It is trendy, in dental circles, to talk about the biological cost, in supplement to the financial cost, when discussing treatment planning.
The biologic cost is fraught with misconceptions and has to some extent, been used as a way to try and protect patients from dentistry that is very badly performed.
As invasiveness of a procedure is increased, our responsibility to plan more carefully, inform more carefully, and carry out the treatment more meticulously, increases.
Any incompetence with an invasive procedure obviously can cause the patient significant morbidity.
However, a further cost that is rarely discussed is the distress cost.
For the vast majority of people, dentistry is a distressing procedure. The mouth is a very personal part of the body that normally only our lover or spouse is allowed to touch. To have surgery done in such a personal and sensitive part of the body is not surprisingly, quite emotional and unpleasant for most.

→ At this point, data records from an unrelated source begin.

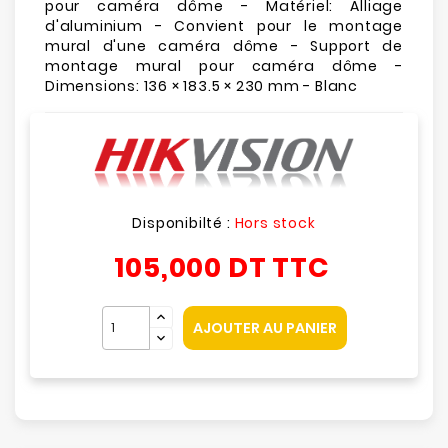
pour caméra dôme - Matériel: Alliage
d'aluminium - Convient pour le montage
mural d'une caméra dôme - Support de
montage mural pour caméra dôme -
Dimensions: 136 × 183.5 × 230 mm - Blanc
Disponibilté :
Hors stock
105,000 DT
TTC
AJOUTER AU PANIER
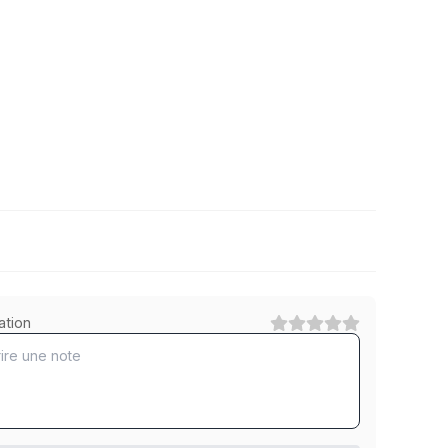
A2 rostfrei
ation
1
Catégorie
10.9 Stahl Zinklamellen beschichtet 720 h
1
Catégorie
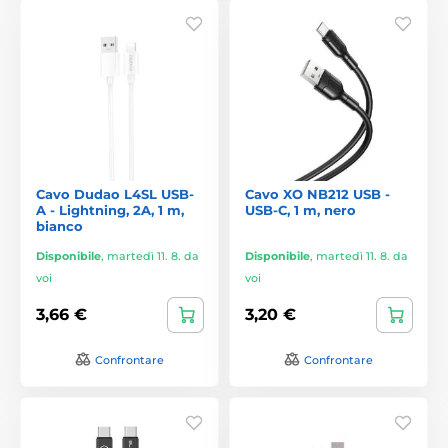
Cavo Dudao L4SL USB-
Cavo XO NB212 USB -
A - Lightning, 2A, 1 m,
USB-C, 1 m, nero
bianco
Disponibile
,
martedì 11. 8. da
Disponibile
,
martedì 11. 8. da
voi
voi
3,66 €
3,20 €
Confrontare
Confrontare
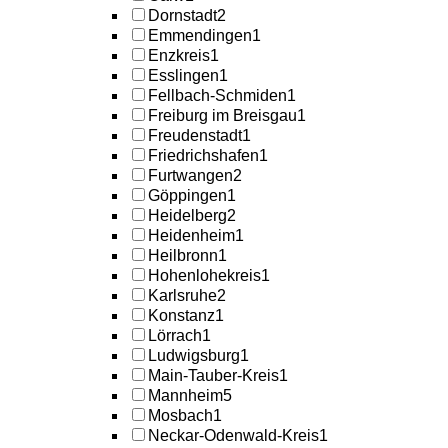
Dornstadt
2
Emmendingen
1
Enzkreis
1
Esslingen
1
Fellbach-Schmiden
1
Freiburg im Breisgau
1
Freudenstadt
1
Friedrichshafen
1
Furtwangen
2
Göppingen
1
Heidelberg
2
Heidenheim
1
Heilbronn
1
Hohenlohekreis
1
Karlsruhe
2
Konstanz
1
Lörrach
1
Ludwigsburg
1
Main-Tauber-Kreis
1
Mannheim
5
Mosbach
1
Neckar-Odenwald-Kreis
1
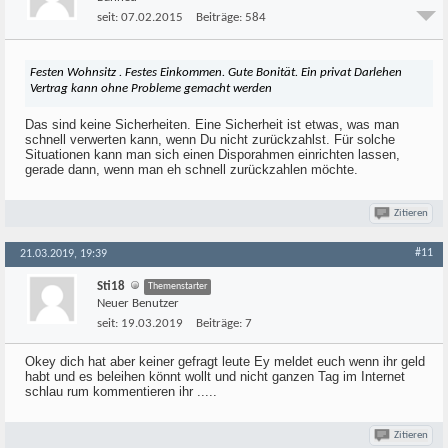
seit:
07.02.2015
Beiträge:
584
Festen Wohnsitz . Festes Einkommen. Gute Bonität. Ein privat Darlehen
Vertrag kann ohne Probleme gemacht werden
Das sind keine Sicherheiten. Eine Sicherheit ist etwas, was man
schnell verwerten kann, wenn Du nicht zurückzahlst. Für solche
Situationen kann man sich einen Disporahmen einrichten lassen,
gerade dann, wenn man eh schnell zurückzahlen möchte.
Zitieren
#11
21.03.2019, 19:39
Sti18
Themenstarter
Neuer Benutzer
seit:
19.03.2019
Beiträge:
7
Okey dich hat aber keiner gefragt leute Ey meldet euch wenn ihr geld
habt und es beleihen könnt wollt und nicht ganzen Tag im Internet
schlau rum kommentieren ihr .....
Zitieren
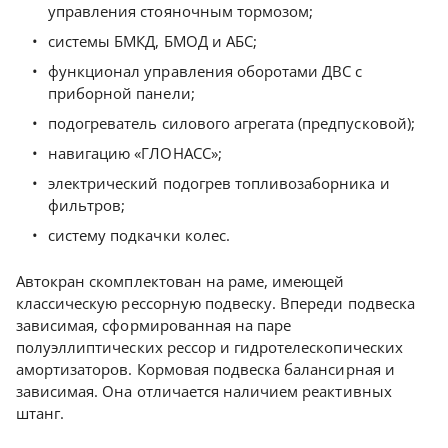
управления стояночным тормозом;
системы БМКД, БМОД и АБС;
функционал управления оборотами ДВС с
приборной панели;
подогреватель силового агрегата (предпусковой);
навигацию «ГЛОНАСС»;
электрический подогрев топливозаборника и
фильтров;
систему подкачки колес.
Автокран скомплектован на раме, имеющей
классическую рессорную подвеску. Впереди подвеска
зависимая, сформированная на паре
полуэллиптических рессор и гидротелескопических
амортизаторов. Кормовая подвеска балансирная и
зависимая. Она отличается наличием реактивных
штанг.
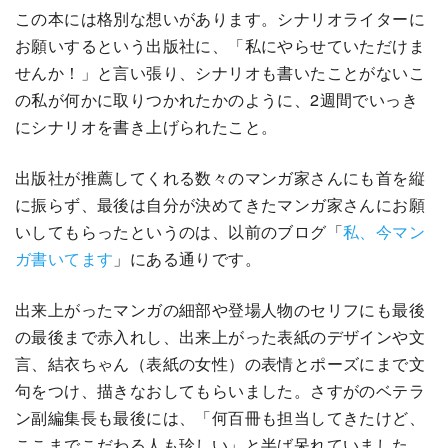
この本には格別な想いがあります。シナリオライターに
お願いするという出版社に、「私にやらせていただけま
せんか！」と言い張り、シナリオも書いたことがないこ
の私が何かに取りつかれたかのように、2週間でいっき
にシナリオを書き上げられたこと。
出版社が推薦してくれる数々のマンガ家さんにも首を縦
に振らず、最後は自分が決めてきたマンガ家さんにお願
いしてもらったというのは、以前のブログ「
私、今マン
ガ書いてます
」にある通りです。
出来上がったマンガの細部や登場人物のセリフにも最後
の最後まで赤入れし、出来上がった表紙のデザインや文
言、結衣ちゃん（表紙の女性）の表情とポーズにまで文
句をつけ、描きなおしてもらいました。さすがのベテラ
ン副編集長も最後には、「何百冊も担当してきたけど、
ここまでこだわる人も珍しい」と半ば呆れていました。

So a further factor that should be considered when treatment planning is not just the financial and biological cost, but also the distress cost.
Some procedures are minimally invasive, but fail quite a lot more quickly, requiring the patient to get them redone again and again. Now for some patients, the distress cost of having procedures done frequently is fine.
However, for others, the cost is very high. And in this situation, the patient would prefer something that is longer lasting, perhaps even if it is more invasive, to keep repair cycles less frequent.
And examples of this may be porcelain veneers compared to edge bonding in some cases. Or Extraction rather than doing root canal therapy, crown lengthening and post core crown. Or doing a crown rather than a five surface composite.
The number of visits, how soon it will need redoing, and the amount of maintenance necessary are all things that come under the distress cost. A discussion with the patient about these facts should be weighed when deciding dental treatment.
We should also remember that costs are a modifier of dental treatments, never the goal itself.
Our goal is never to be minimally invasive. Or cheap. Or long lasting. The goal should be things like nice smile, function, pain relief and comfort. Our plan then is modified to make it less invasive, or less expensive, or less distressing. However we never focus on modifiers as our primary goal.
For instance "my goal is to make dentistry cheap...oh, and possibly that you are satisfied with the appearance" does not make sense.
So don't just focus on financial or biological costs.